Monday, December 14, 2009

Otto raises the bar for retailers

A new model for producing clothing responsibly is taking shape in Bangladesh. Germany's Otto Group, the world's largest mail order company, has partnered with Nobel Laureate Muhammad Yunus' Grameen Trust to set-up "the factory of the future."

Otto and Grameen have formed a joint-venture to establish Otto Grameen Textile Company in Dhaka, Bangladesh. The factory will produce clothing for export under socially and ecologically sustainable conditions, according to Otto.

Otto is providing interest-free loan for the project to cover the cost of setting up and running the factory. The loan will be paid back in 10-15 years from the profits of the factory. The factory will initially hire 500-700 workers with plans to expand in phase-two.

The company says that the profits will not be distributed to shareholders. The profits will serve to expand and modernise the company, and to pursue social objectives locally. The earnings will be used to offer healthy lunch for workers, set-up daycare centres for workers' children, and launch educational and health care initiatives for workers and their families.

On the environmental front, the factory will be carbon neutral. The company says that the ecologically-optimised, CO2 neutral building will be fitted with the most up-to-date insulation, energy-saving lighting and optimised air-conditioning systems, paying special attention to the use of renewable energies.

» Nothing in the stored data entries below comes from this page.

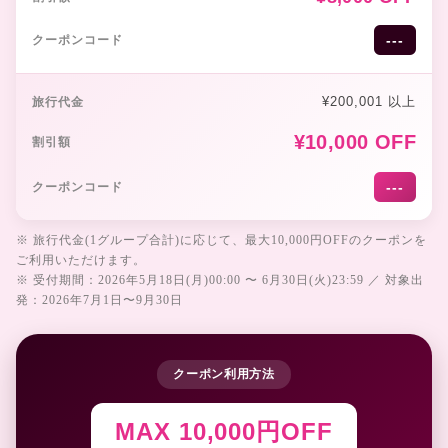
---
¥200,001 以上
¥10,000 OFF
---
※ 旅行代金(1グループ合計)に応じて、最大10,000円OFFのクーポンを
ご利用いただけます。
※ 受付期間：2026年5月18日(月)00:00 〜 6月30日(火)23:59 ／ 対象出
発：2026年7月1日〜9月30日
クーポン利用方法
MAX 10,000円OFF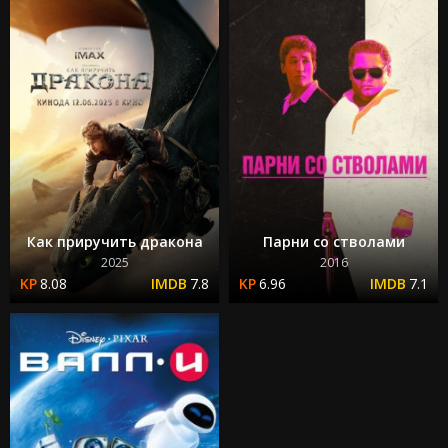
Как приручить дракона
Парни со стволами
2025
2016
8.08
7.8
6.96
7.1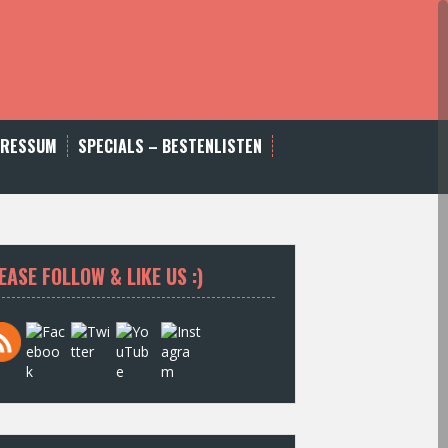
PRESSUM
SPECIALS – BESTENLISTEN
EASE FOLLOW & LIKE US :)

Dr. Michael Otto, Chairman of the Supervisory Board of the Otto Group says: "The Grameen Otto Textile Company will show that it really is possible to reconcile ecological and social criteria with economic goals. It should become a model for textile production in Bangladesh and for similar factories all around the world."

The plan includes expanding the number of factories across Bangladesh over time and even spread to other countries.

What Otto has committed to do is revolutionary and sets a new benchmark for retail brands who often don't do more than lip service when it comes to the welfare of workers and their families. The big question is: will socially conscious customers flock to stand behind Otto?